According to the report, bilateral funding is projected to decline by 20%, dropping from about $11 billion in 2023 to about $9 billion in 2026.
According to the report, “social sector priorities like health, education, and civil society support that rely on bilateral aid funding are likely to lose out the most,” and this will hit poorer nations in the regions hardest.
Alternatives to lessening
As NATO members plan to increase defense spending to 5% of GDP in the wake of Russia’s ongoing conflict with Ukraine, funding cuts have been made by Europe and the UK.
Between 2025 and 2029, the European Union and seven of the EU’s governments will reduce foreign aid by $ 17.2 billion, while the UK announced this year that it would reduce spending by $ 7.6 billion annually, according to the report.
The United States, which announced earlier this year that it had cut back on nearly $ 60 billion in foreign aid, has caused the biggest uproar. The US Senate recently made additional $ 8 billion in spending adjustments.
According to The Lowy Institute, countries that are closer to home, like China, will continue to play a significant part in the development landscape.
According to the report, “the center of gravity in Southeast Asia’s development finance landscape appears to be moving East, particularly toward Beijing but also toward Tokyo and Seoul.” Southeast Asian nations “risiko finding themselves with fewer options to support their development” combined with potential weakening trade ties with the US.
Chinese overseas development assistance has started to recover after the COVID-19 pandemic, reaching $4.9 billion in 2023, according to the report.
However, according to the report, it prioritizes spending on infrastructure projects like ports and railroads over social sector issues. Southeast Asia’s middle- and high-income countries benefit from non-concessional loans offered at commercial rates, but its poorest countries, such as Cambodia, Myanmar, Laos, and East Timor, are less benefitted by Beijing’s preference.
Less clear is how Japan and South Korea can fill in the blanks, according to experts, as China and other countries like the World Bank and the Asian Development Bank gain more traction in Southeast Asia.
South Korea and Japan
According to Grace Stanhope, a researcher at the Lowy Institute and author of the report, both nations have expanded their development assistance to include projects involving civil society.
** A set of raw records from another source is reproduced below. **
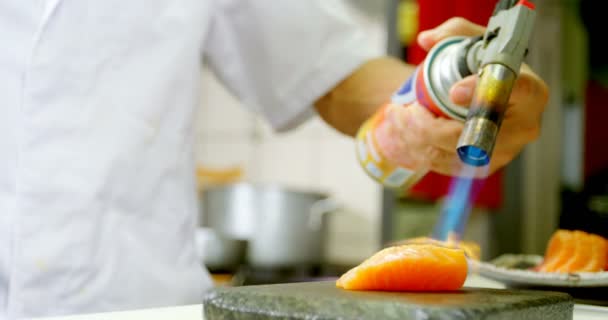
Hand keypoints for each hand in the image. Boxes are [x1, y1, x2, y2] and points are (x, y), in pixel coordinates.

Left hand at [386, 17, 548, 177]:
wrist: (482, 97)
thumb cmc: (483, 68)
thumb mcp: (474, 42)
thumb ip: (453, 32)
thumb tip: (427, 40)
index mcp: (531, 92)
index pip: (517, 92)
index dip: (484, 94)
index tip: (453, 92)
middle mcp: (523, 127)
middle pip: (473, 134)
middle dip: (430, 126)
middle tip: (406, 110)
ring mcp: (504, 152)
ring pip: (454, 154)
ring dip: (418, 139)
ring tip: (398, 118)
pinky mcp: (483, 167)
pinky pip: (447, 165)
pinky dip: (421, 151)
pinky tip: (405, 134)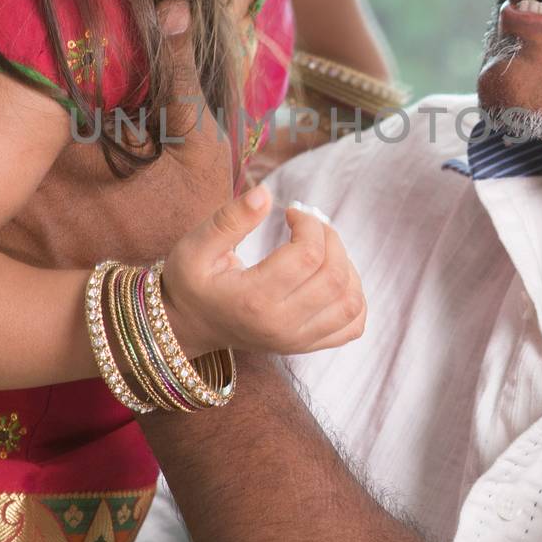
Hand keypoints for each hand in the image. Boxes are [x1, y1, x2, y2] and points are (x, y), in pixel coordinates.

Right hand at [160, 185, 365, 358]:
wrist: (187, 326)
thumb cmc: (190, 282)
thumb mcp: (195, 245)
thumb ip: (230, 219)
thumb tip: (266, 194)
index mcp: (254, 300)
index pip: (308, 255)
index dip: (309, 223)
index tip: (291, 212)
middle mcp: (280, 326)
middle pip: (335, 276)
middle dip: (330, 238)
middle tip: (308, 225)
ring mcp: (296, 341)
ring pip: (351, 301)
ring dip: (346, 265)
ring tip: (321, 249)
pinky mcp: (306, 346)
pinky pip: (353, 326)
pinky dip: (354, 298)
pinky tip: (332, 278)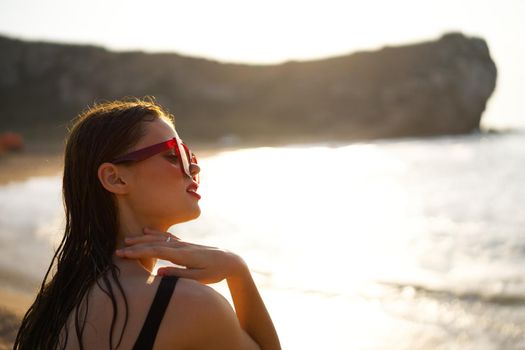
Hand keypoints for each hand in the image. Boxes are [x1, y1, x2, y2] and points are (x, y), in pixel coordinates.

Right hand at [115, 227, 247, 283]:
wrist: (231, 260)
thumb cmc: (216, 272)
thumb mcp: (199, 277)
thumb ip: (179, 275)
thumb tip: (157, 273)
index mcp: (183, 254)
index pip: (156, 251)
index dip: (138, 252)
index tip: (123, 254)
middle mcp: (182, 246)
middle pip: (154, 243)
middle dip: (136, 246)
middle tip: (118, 250)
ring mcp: (184, 244)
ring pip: (159, 238)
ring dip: (143, 238)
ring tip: (128, 239)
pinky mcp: (186, 244)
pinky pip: (167, 237)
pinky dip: (155, 234)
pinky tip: (147, 231)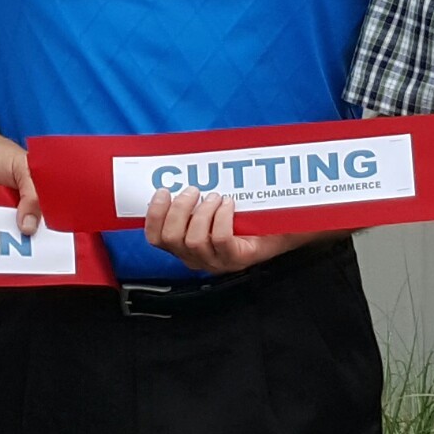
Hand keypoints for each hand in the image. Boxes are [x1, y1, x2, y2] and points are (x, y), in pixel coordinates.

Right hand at [144, 186, 308, 274]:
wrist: (278, 228)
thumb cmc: (242, 216)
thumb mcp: (210, 208)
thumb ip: (192, 199)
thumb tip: (176, 172)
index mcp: (184, 246)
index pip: (156, 238)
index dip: (154, 215)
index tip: (163, 191)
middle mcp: (197, 257)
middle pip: (172, 238)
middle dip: (179, 209)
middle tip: (193, 190)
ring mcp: (217, 261)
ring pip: (194, 241)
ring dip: (203, 212)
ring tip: (215, 197)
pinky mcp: (237, 259)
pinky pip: (221, 240)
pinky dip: (222, 218)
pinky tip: (229, 204)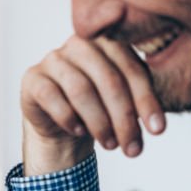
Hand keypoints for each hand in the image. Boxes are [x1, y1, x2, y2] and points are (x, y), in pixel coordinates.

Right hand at [21, 36, 164, 174]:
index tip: (158, 131)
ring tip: (110, 145)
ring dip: (99, 123)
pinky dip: (68, 118)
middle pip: (108, 80)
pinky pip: (51, 97)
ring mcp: (53, 59)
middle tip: (133, 149)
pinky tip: (79, 132)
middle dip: (124, 119)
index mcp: (109, 42)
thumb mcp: (125, 103)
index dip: (146, 101)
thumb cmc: (99, 109)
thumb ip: (141, 102)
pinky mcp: (32, 78)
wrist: (61, 123)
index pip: (132, 69)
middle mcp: (80, 44)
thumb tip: (158, 125)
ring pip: (81, 89)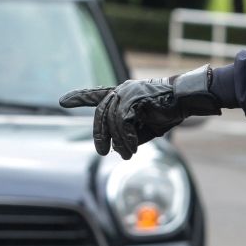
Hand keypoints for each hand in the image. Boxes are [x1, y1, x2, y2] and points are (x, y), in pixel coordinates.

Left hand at [59, 66, 220, 157]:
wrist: (183, 100)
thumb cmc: (166, 113)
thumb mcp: (143, 127)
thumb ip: (127, 134)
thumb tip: (115, 149)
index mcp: (122, 94)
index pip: (96, 95)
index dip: (79, 98)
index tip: (62, 101)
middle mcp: (120, 90)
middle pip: (100, 115)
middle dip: (99, 136)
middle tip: (102, 152)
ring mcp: (126, 93)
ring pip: (111, 122)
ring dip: (119, 143)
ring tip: (127, 154)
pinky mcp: (133, 98)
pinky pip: (122, 123)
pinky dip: (126, 139)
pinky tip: (132, 148)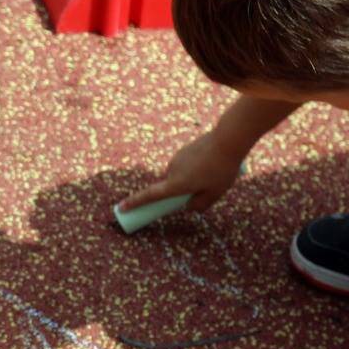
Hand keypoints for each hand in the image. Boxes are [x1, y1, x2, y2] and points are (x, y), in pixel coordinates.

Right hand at [117, 132, 244, 219]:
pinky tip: (212, 163)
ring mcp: (177, 159)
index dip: (135, 203)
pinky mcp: (183, 151)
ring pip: (179, 176)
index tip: (121, 208)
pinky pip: (185, 166)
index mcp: (176, 184)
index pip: (150, 196)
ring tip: (214, 174)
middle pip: (171, 187)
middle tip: (205, 189)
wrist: (227, 140)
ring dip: (191, 179)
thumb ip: (200, 205)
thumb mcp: (215, 194)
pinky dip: (194, 169)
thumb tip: (188, 206)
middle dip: (182, 192)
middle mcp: (172, 170)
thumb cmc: (222, 170)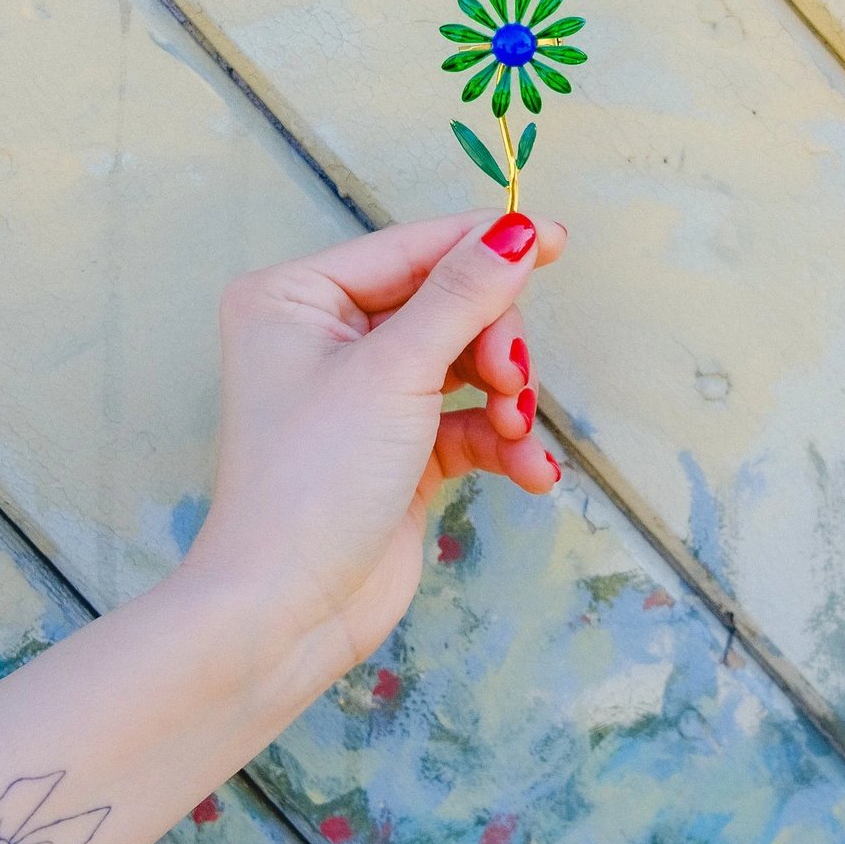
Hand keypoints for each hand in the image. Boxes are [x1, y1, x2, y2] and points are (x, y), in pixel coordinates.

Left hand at [180, 212, 566, 679]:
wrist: (286, 612)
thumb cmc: (312, 480)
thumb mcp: (396, 371)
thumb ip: (464, 296)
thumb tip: (520, 231)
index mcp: (296, 297)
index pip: (410, 249)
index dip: (485, 245)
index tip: (558, 241)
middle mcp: (324, 339)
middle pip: (447, 305)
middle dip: (493, 343)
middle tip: (509, 381)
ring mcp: (363, 397)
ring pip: (465, 365)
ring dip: (506, 398)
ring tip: (516, 431)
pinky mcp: (396, 451)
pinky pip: (467, 424)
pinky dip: (501, 443)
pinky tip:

We’ve been seeing Japan especially enter the governance and civil society sectors, with projects in 2023 that are explicitly focused on democracy and the protection of vulnerable migrants, she said. “[While] Japanese and Korean development support is frequently less overtly “value-based” than traditional Western aid.
The approach of the Japanese and Korean development programmes is moving beyond just the realm of infrastructure, as is the case of South Korea, which recently supported projects to improve the transparency of Vietnamese courts and protect women from gender-based violence.
Tokyo and Seoul are, however, under the Trump administration’s pressure to increase their defense budgets and reduce their development aid, as Europe is.
Shiga Hiroaki, a professor at Yokohama National University’s Graduate School of International Social Sciences, said he was more “pessimistic” about how Japan might help to fill the void left by the West.
He claimed that as Tokyo increases defense spending to a historic high and a “Japanese-first” right-wing party presses the government to rein in funds from abroad, cuts could even be made.
It is highly likely that the aid budget will be sacrificed to finance defense spending, he said, “in light of Japan’s enormous fiscal deficit and public opposition to tax increases.”